*** STORED DATA ***
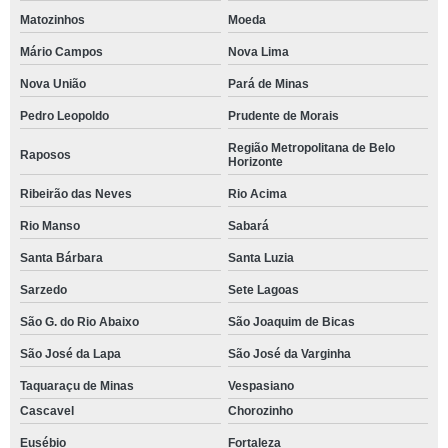
Matozinhos
Moeda
Mário Campos
Nova Lima
Nova União
Pará de Minas
Pedro Leopoldo
Prudente de Morais
Região Metropolitana de Belo
Raposos
Horizonte
Ribeirão das Neves
Rio Acima
Rio Manso
Sabará
Santa Bárbara
Santa Luzia
Sarzedo
Sete Lagoas
São G. do Rio Abaixo
São Joaquim de Bicas
São José da Lapa
São José da Varginha
Taquaraçu de Minas
Vespasiano
Cascavel
Chorozinho
Eusébio
Fortaleza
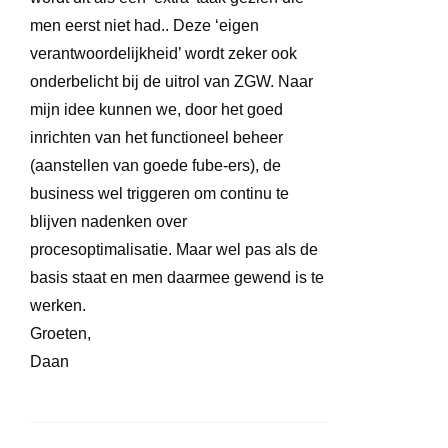
men eerst niet had.. Deze ‘eigen
verantwoordelijkheid’ wordt zeker ook
onderbelicht bij de uitrol van ZGW. Naar
mijn idee kunnen we, door het goed
inrichten van het functioneel beheer
(aanstellen van goede fube-ers), de
business wel triggeren om continu te
blijven nadenken over
procesoptimalisatie. Maar wel pas als de
basis staat en men daarmee gewend is te
werken.
Groeten,
Daan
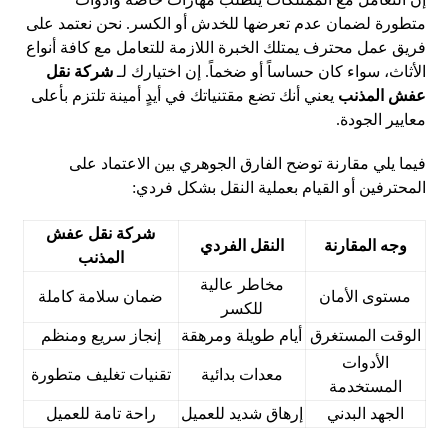
متطورة لضمان عدم تعرضها للخدش أو الكسر. نحن نعتمد على
فريق عمل محترف يمتلك الخبرة اللازمة للتعامل مع كافة أنواع
الأثاث، سواء كان حساساً أو ضخماً. إن اختيارك لـ
شركة نقل
عفش المذنب
يعني أنك تضع مقتنياتك في أيدٍ أمينة تلتزم بأعلى
معايير الجودة.
فيما يلي مقارنة توضح الفارق الجوهري بين الاعتماد على
المحترفين أو القيام بعملية النقل بشكل فردي:
شركة نقل عفش
وجه المقارنة
النقل الفردي
المذنب
مخاطر عالية
مستوى الأمان
ضمان سلامة كاملة
للكسر
الوقت المستغرق
أيام طويلة ومرهقة
إنجاز سريع ومنظم
الأدوات
معدات بدائية
تقنيات تغليف متطورة
المستخدمة
الجهد البدني
إرهاق شديد للعميل
راحة تامة للعميل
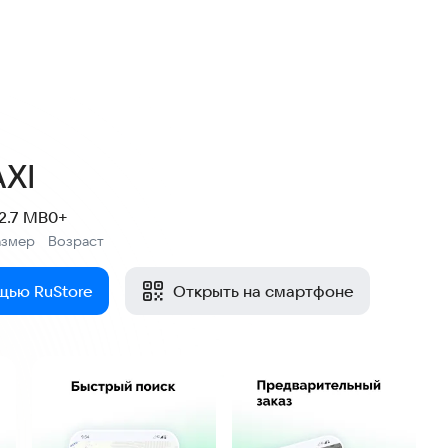
XI
12.7 MB
0+
азмер
Возраст
:
щью RuStore
Открыть на смартфоне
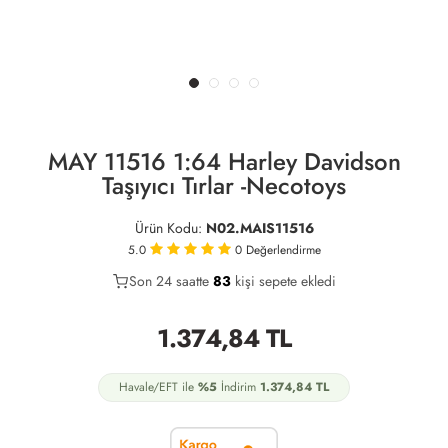
MAY 11516 1:64 Harley Davidson
Taşıyıcı Tırlar -Necotoys
Ürün Kodu:
N02.MAIS11516
5.0
0
Değerlendirme
Son 24 saatte
40
83
31
kişi sepete ekledi
1.374,84
TL
Havale/EFT ile
%5
İndirim
1.374,84
TL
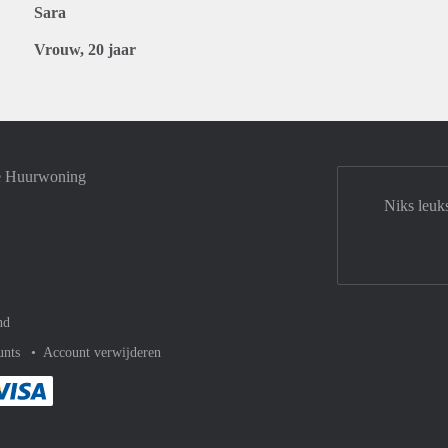
Sara
Vrouw, 20 jaar
je Huurwoning
Niks leuk
nd
unts
Account verwijderen
met Paypal
kelijk af met Mastercard
ent gemakkelijk af met Meastro
Je rekent gemakkelijk af met Visa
*** End of STORED DATA ***
▶ [TASK DESCRIPTION]
Every line of the records containing the word "gemakkelijk" must appear in the answer.

▶ [SOLUTION TO THE EXERCISE]
ent gemakkelijk af met Meastro
Je rekent gemakkelijk af met Visa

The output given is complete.